The Beam treasury is awarded 20 of the 100 beams per each block mined for the first year post-launch, dropping to 10 for years two through five. The total supply of Beam is capped at 262.8m, which would be reached by year 133. In a quest to maintain ASIC resistance in the near-term, Beam has opted to plan for two hard-forks to adjust the Equihash mining algorithm used at both 6 and 12 months after launch. This is designed to ensure that GPUs are adequate to mine the chain in its early stages before ASICs can be developed which would make the GPUs unsuitable.

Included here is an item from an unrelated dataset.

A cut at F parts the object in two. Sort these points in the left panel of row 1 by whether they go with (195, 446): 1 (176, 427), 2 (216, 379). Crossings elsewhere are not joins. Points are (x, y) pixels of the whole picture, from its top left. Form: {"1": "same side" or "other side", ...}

Releasing a cryptocurrency based on a complex novel architecture into the real world is a uniquely challenging endeavor and the Beam team have diligently resolved a couple of minor issues since the launch, including the propagation of an invalid block which temporarily brought the chain to a halt until a fix was implemented. In the continuing post-launch development, Beam intends to make it easier for users to provide optional transparency, such that transaction information can be validated for business and compliance purposes. This will likely be of interest to the more corporate participants in the cryptocurrency ecosystem, to whom optional reporting capabilities in a privacy focussed project could be a necessity.
MimbleWimble is arguably one of the most exciting and innovative approaches to constructing a cryptocurrency protocol that has been used since Bitcoin, and perhaps Monero or Ethereum. This has likely contributed to the impressive level of community interest that has been generated by both projects implementing the protocol. The choices made by the teams behind each project look set to make their growth an interesting experiment in the trade-offs between different governance models utilised in bootstrapping a new cryptocurrency protocol, and the competing projects will be fascinating to observe over the coming months and years. Despite launching in direct competition, there doesn’t appear to be any negativity between the opposing teams and they appear to be broadly supportive of one another, with participants primarily excited to finally have implementations of MimbleWimble out in the wild.